Jeff found his eyes roaming around the assembled group. Out of a total of nine people, he recognized seven, including himself and Captain Dufferin. The two strangers were the fat woman next to him and a slight, wizened man with red hair, a big nose, and the look of an angry rooster. The pair had something in common.
What was it?
It took a few moments, then Jeff had it. The big woman and the little man over on the right looked sloppy, with smudges of dark at wrist and elbow. They slouched in their seats and were dressed in a casual and haphazard way that no one would ever confuse with the smart style of a navy officer.
So who were they, and what were they doing on board a Space Navy ship? Had Captain Dufferin been lying when he said there were no servants on the Aurora.
Jeff turned back to the captain and realized that Dufferin had been speaking all this time. Tuning in again, Jeff realized that he had nearly missed something important.
"Completely different attitude toward machines," Captain Dufferin was saying. "Development in the Messina Dust Cloud was permitted to proceed for close to a century without laws or limits. Twenty years ago, it seems that claims were made to the government of Earth, by Messina Cloud representatives, that machines had been constructed in the Cloud with an intelligence equivalent to or greater than that of humans. Naturally, our government pointed out the statutes that limit machine development and intelligence. We emphasized the natural and inevitable human antipathy toward intelligent machines."
This time the growl from beside Jeff could not be missed. Fortunately, Dufferin was too infatuated with the sound of his own voice to be willing to stop. He merely glared in their direction and went on: "After that, it seems, there was a long period of quiet. Nothing more was said to Sol government about intelligent machines, and combinations of humans and machines were never discussed. It was with great horror that Sol government learned, less than one year ago, of highly perverse activities taking place within the Messina Dust Cloud. Contrary to all the laws of God and Man—"
"God 'n' Man!" The woman muttered the words loudly, right, it seemed, in Jeff's ear. He wished he could turn invisible. "You hear him? Wha' 'bou' God 'n' Wimmin?"
"Contrary to all the laws of God and Man, as I say." Captain Dufferin looked daggers—not at the woman, but at Jeff. "Contrary to those laws, researchers in the Messina Cloud have been building cyborgs, hellish mergers of humans and machines. Such actions must be stopped, and they will be stopped. We will stop them. We have received instructions from our government as to how to proceed."
We? Jeff reviewed the head count. Assuming one person was now flying the Aurora, that gave a grand total of ten. It was hard to guess the number of Cloudlanders, humans and cyborgs scattered through the vast region ahead of them, but ther
e could be millions.

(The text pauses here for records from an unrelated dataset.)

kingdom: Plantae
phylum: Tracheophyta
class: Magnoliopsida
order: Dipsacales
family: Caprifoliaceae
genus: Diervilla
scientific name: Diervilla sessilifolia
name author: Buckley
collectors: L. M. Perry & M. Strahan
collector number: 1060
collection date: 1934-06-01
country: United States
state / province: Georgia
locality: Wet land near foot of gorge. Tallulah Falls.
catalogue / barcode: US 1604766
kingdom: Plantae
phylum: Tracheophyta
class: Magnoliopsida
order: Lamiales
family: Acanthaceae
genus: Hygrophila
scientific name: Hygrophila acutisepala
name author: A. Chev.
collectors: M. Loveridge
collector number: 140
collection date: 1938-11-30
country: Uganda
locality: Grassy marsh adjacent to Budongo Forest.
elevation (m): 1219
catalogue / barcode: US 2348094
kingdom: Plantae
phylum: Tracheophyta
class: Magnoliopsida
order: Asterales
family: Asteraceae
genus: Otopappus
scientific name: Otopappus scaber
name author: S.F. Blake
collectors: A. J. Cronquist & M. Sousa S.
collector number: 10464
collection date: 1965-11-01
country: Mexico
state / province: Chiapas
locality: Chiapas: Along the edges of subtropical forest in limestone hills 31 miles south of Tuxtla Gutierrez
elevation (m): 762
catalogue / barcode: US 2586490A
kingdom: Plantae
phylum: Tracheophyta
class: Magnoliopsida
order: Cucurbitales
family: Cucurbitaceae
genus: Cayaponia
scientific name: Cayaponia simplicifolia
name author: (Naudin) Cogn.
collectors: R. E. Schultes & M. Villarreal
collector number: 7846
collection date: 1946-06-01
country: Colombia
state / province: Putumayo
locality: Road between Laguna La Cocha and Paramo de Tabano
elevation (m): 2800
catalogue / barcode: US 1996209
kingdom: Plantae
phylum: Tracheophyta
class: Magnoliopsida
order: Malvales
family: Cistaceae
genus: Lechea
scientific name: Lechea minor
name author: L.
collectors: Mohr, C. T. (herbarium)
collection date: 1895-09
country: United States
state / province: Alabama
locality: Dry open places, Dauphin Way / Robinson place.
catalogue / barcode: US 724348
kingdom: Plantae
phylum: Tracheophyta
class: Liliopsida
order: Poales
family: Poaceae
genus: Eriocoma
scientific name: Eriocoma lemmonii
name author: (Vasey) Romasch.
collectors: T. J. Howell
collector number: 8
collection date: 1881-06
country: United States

And the Aurora was a small ship, armed with the Space Navy equivalent of a squirt gun.
We will stop them. Those instructions on how to proceed must be really something. Jeff leaned back, prepared to be amazed.
"After this meeting," the captain went on, "I will broadcast a message prepared jointly by headquarters staff of both BorCom and CenCom. It is an order to the governing body of the Messina Dust Cloud to surrender peacefully to the Aurora and accompany us back to Solspace. It warns them that a refusal to do so may involve dire consequences for the entire population of the Dust Cloud."
Captain Dufferin paused. "Any questions?"
There was a long pause. Jeff couldn't believe it. Apparently that was it, the whole plan. The Aurora would order the government of the Messina Dust Cloud to give in, then sit and wait. As for questions, Jeff had a hundred; but he didn't want to be the one to ask.